SBI to hike base rate, benchmark prime lending rate from tomorrow. Details here

The nation's largest lender State Bank of India (SBI) will raise the base rate and Benchmark Prime Lending Rate (BPLR) from Wednesday. The bank revises both the BPLR and the base rate on a quarterly basis.

BPLR will be hiked by 70 basis points or 0.7 per cent to 14.85 per cent, effective 15 March, according to the bank's website.

The announcement would make loan repayment linked to BPLR costlier. The current BPLR rate is 14.15 per cent. It was revised last in December 2022.

The bank will also hike the base rate by similar basis points to 10.10 per cent, effective Wednesday. The current BPLR rate is 9.40 per cent. It was revised last in December 2022.

EMIs to go up

The EMI amount for the borrowers who have taken loans at the base rate would go up.

These are the old benchmarks on which banks used to disburse loans. Now most of the banks provide loans on the External Benchmark Based Lending Rate (EBLR) or the Repo-Linked Lending Rate (RLLR).
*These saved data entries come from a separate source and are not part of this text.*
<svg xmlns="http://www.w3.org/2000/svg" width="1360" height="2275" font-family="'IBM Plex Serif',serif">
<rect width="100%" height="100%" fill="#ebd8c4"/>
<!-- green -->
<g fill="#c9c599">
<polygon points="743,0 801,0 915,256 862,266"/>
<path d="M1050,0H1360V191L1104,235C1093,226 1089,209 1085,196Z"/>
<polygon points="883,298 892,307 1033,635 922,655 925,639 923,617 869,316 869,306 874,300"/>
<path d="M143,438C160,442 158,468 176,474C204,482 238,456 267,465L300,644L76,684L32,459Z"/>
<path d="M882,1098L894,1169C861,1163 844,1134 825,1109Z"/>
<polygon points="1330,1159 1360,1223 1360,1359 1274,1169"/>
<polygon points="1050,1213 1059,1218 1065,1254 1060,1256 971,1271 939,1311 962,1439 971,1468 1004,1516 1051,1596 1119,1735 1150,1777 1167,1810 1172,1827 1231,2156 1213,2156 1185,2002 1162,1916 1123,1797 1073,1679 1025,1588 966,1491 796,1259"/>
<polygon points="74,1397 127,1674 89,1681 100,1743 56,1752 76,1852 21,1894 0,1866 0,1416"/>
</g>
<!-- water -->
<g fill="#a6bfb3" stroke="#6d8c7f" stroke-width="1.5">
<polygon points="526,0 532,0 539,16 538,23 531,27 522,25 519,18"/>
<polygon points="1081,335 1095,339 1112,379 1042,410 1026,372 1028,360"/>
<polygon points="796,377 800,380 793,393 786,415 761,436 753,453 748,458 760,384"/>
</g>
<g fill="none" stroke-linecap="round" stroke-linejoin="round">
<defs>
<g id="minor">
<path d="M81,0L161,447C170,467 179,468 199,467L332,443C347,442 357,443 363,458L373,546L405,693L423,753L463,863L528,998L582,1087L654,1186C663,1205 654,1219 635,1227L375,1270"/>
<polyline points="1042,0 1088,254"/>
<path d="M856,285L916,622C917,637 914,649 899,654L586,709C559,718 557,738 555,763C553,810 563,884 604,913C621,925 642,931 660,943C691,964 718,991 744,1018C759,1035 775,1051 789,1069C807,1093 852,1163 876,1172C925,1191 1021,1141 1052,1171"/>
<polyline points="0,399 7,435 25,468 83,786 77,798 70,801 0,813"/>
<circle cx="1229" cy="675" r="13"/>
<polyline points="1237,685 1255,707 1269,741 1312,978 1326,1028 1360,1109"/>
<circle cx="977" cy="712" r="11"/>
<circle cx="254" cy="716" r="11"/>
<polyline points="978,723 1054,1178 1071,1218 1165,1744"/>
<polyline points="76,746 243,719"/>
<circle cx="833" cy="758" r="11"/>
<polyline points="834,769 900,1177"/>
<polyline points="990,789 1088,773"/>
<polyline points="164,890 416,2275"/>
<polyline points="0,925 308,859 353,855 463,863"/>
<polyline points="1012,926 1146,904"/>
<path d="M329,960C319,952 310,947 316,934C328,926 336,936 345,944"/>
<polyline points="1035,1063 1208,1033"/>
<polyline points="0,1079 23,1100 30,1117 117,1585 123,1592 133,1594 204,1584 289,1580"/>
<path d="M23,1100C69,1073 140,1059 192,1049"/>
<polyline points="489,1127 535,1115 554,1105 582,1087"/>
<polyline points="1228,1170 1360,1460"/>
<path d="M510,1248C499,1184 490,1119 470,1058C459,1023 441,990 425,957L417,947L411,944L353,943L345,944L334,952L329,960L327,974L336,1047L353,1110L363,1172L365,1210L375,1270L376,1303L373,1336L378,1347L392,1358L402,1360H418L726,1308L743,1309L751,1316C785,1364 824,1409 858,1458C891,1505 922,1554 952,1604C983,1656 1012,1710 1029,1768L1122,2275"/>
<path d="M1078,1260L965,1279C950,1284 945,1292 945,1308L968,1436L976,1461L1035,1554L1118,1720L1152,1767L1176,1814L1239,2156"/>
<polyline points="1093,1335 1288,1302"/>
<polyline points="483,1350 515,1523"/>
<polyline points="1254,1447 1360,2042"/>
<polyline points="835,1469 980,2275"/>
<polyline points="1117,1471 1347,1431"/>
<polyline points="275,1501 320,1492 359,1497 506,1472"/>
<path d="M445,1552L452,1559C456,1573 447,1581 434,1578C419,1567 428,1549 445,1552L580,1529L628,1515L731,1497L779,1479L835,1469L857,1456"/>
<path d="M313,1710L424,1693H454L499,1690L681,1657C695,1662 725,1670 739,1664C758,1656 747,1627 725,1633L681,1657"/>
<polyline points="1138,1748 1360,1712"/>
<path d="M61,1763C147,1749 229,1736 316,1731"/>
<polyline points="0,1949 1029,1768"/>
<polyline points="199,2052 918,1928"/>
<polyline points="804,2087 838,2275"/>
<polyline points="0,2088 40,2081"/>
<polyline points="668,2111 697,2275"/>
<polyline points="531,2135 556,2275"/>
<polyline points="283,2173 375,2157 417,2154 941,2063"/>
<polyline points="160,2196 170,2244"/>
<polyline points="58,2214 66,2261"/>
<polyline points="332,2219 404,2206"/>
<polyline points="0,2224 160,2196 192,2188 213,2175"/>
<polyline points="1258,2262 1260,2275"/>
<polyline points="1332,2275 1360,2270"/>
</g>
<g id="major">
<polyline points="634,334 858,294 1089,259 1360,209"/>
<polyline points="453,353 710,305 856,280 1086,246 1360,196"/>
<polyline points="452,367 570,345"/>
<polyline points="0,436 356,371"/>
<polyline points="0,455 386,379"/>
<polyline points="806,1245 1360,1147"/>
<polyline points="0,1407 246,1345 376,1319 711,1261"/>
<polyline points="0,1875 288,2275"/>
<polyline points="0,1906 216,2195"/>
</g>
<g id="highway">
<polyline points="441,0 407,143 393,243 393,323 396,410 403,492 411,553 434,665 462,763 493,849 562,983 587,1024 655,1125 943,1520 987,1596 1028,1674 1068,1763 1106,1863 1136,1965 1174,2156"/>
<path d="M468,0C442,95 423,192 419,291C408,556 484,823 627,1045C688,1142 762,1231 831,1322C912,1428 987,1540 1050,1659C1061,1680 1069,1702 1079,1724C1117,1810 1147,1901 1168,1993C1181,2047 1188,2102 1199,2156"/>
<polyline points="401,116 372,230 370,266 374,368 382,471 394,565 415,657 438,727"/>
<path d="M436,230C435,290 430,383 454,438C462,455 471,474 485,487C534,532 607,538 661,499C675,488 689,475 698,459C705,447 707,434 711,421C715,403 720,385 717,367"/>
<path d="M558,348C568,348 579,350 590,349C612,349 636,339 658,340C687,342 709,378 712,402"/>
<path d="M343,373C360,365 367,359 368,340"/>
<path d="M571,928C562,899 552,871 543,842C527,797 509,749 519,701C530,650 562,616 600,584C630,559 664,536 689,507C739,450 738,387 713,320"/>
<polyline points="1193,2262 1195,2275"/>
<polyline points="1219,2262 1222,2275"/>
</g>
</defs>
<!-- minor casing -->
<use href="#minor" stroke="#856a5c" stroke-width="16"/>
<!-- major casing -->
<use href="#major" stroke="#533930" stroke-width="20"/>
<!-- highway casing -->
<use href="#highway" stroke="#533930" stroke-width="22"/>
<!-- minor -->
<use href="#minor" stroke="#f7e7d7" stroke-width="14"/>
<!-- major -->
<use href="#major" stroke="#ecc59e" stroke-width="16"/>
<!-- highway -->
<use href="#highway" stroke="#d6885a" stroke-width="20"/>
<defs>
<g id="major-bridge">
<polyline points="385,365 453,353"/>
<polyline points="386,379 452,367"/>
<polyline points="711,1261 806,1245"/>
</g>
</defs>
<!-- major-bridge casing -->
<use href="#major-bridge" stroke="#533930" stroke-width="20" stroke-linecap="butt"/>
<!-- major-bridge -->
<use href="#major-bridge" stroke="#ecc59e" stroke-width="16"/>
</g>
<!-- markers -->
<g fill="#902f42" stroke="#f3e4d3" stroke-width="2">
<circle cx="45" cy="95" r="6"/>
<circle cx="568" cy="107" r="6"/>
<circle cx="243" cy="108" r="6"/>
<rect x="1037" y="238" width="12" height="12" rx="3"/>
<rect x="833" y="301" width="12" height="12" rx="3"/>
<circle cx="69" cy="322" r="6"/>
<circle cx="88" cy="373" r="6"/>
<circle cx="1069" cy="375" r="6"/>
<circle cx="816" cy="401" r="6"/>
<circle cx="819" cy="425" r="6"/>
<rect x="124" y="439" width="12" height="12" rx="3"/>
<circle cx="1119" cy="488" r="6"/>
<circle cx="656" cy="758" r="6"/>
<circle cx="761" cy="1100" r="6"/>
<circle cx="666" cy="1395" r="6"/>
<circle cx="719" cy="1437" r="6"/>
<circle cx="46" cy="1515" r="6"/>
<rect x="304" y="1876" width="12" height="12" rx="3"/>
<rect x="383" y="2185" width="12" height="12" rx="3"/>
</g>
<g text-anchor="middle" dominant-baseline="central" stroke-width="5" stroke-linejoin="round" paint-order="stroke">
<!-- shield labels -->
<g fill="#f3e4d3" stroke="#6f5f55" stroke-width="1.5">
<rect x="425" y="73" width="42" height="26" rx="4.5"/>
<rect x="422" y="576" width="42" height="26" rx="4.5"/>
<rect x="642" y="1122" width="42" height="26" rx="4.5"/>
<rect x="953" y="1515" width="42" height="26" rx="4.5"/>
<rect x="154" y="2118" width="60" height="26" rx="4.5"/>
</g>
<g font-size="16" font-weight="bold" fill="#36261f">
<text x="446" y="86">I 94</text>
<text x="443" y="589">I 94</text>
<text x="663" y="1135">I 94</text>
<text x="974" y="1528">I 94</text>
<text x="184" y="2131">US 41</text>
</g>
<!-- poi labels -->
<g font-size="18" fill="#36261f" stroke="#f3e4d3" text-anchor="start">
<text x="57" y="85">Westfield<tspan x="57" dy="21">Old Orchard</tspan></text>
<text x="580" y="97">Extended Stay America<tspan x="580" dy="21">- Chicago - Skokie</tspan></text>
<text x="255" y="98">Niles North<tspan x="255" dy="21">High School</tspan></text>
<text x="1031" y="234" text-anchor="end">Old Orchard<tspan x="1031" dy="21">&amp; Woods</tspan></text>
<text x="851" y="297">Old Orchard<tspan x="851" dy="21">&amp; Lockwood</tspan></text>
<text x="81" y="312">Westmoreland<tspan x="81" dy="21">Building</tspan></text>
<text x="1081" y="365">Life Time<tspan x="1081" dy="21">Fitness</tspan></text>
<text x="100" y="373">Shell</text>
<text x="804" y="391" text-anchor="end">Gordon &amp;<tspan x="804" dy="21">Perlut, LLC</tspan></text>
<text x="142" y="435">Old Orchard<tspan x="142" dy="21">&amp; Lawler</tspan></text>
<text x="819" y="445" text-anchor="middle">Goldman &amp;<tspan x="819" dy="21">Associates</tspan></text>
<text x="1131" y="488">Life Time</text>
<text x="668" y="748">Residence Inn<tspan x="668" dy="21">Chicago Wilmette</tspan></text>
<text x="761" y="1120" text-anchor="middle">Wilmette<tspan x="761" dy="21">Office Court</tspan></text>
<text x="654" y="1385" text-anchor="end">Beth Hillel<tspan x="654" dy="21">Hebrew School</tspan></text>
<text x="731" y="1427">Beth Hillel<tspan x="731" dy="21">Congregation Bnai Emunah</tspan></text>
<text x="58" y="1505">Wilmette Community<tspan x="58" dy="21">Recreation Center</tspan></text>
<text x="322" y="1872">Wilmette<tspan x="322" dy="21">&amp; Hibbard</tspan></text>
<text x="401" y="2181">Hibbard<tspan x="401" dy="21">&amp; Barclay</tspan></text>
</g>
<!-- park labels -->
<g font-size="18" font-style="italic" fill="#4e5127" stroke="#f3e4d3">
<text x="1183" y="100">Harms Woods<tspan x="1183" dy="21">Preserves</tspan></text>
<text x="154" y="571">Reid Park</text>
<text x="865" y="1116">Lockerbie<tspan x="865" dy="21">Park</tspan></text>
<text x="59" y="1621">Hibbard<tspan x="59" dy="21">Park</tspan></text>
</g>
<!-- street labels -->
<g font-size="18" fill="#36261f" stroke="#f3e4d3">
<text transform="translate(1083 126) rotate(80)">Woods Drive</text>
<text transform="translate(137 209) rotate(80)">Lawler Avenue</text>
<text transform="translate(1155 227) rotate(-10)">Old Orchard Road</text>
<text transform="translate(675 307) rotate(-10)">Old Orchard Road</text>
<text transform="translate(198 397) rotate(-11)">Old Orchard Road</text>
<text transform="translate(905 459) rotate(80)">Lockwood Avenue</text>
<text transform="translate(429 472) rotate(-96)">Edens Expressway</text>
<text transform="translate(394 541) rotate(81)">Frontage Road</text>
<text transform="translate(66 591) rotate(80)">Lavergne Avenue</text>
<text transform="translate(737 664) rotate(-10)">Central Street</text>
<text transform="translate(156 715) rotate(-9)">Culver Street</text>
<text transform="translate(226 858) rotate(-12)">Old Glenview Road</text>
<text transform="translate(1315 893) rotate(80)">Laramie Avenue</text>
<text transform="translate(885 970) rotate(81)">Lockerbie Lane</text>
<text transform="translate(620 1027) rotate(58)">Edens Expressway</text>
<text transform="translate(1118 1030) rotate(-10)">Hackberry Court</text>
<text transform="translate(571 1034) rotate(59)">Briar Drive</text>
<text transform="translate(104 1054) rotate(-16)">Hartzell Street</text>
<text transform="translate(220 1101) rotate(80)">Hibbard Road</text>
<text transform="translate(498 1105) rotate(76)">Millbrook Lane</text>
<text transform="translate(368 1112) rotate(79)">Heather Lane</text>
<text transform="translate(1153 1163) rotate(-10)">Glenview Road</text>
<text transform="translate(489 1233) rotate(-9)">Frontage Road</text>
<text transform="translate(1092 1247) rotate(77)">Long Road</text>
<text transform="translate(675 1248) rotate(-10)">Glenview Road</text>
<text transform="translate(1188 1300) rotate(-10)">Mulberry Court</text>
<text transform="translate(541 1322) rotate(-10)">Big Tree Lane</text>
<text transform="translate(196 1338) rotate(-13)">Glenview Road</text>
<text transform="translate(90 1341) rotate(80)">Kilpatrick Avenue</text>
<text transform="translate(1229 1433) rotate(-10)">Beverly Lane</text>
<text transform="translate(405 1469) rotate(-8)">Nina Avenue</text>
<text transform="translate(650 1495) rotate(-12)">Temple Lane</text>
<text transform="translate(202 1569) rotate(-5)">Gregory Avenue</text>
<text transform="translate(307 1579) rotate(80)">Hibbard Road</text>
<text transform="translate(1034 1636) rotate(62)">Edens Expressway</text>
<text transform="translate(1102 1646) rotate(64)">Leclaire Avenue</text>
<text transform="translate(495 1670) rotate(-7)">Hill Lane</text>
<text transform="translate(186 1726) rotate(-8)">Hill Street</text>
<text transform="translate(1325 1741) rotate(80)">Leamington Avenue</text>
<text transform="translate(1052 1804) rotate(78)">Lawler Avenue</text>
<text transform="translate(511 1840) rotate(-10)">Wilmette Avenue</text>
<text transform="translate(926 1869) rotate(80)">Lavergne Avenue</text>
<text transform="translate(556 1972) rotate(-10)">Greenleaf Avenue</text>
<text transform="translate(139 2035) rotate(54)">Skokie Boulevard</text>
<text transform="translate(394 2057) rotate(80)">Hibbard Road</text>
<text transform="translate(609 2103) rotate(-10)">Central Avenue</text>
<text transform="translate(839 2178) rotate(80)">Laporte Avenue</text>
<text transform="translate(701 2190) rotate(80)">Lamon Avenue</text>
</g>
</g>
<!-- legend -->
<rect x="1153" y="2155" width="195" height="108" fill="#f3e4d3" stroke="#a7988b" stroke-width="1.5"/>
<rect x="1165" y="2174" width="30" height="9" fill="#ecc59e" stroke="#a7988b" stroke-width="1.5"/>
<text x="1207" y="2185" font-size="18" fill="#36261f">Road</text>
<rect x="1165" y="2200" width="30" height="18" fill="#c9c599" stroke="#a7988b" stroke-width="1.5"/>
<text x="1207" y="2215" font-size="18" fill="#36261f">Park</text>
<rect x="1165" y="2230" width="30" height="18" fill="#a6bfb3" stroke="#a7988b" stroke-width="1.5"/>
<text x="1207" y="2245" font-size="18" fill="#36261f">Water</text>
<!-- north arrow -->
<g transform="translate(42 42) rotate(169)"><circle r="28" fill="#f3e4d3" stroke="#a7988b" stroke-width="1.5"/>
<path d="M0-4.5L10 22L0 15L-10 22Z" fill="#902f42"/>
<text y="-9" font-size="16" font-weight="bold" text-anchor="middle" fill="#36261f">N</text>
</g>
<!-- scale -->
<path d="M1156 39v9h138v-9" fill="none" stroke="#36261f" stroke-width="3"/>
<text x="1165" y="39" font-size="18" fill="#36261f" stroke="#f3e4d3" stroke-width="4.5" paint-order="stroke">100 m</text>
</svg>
The increase in the benchmark lending rates comes weeks ahead of the Reserve Bank of India's (RBI) monetary policy meeting on 6 April, which is again expected to hike rates to curb inflation, even as global markets lowered rate hike bets from the US next week following the banking crisis.

The RBI monetary policy committee is likely to deliver the expected 25-basis point (bps) rate hike in April, economists said on Tuesday.

"We continue to expect the RBI to hike policy rates by 25 bps in April. The January and February prints will only increase the (RBI's) concerns on core inflation showing persistence," said Gaura Sen Gupta, economist with IDFC First Bank.

India's headline and core inflation has been unrelenting, with data post market close on Monday showing annual retail inflation remained above the central bank's upper limit, easing only slightly to 6.44 per cent from January's 6.52 per cent.

"We expect the focus to remain on reducing inflation, both globally and in India," said Sen Gupta.

"The RBI will continue to remain non-committal on the future rates path, as the fluid global situation demands frequent macro re-assessments," Madhavi Arora and Harshal Patel, economists at Emkay Global wrote in a note.

SBI shares were trading 1.10 per cent lower at ₹523.85 apiece on the NSE in Tuesday's late noon deals.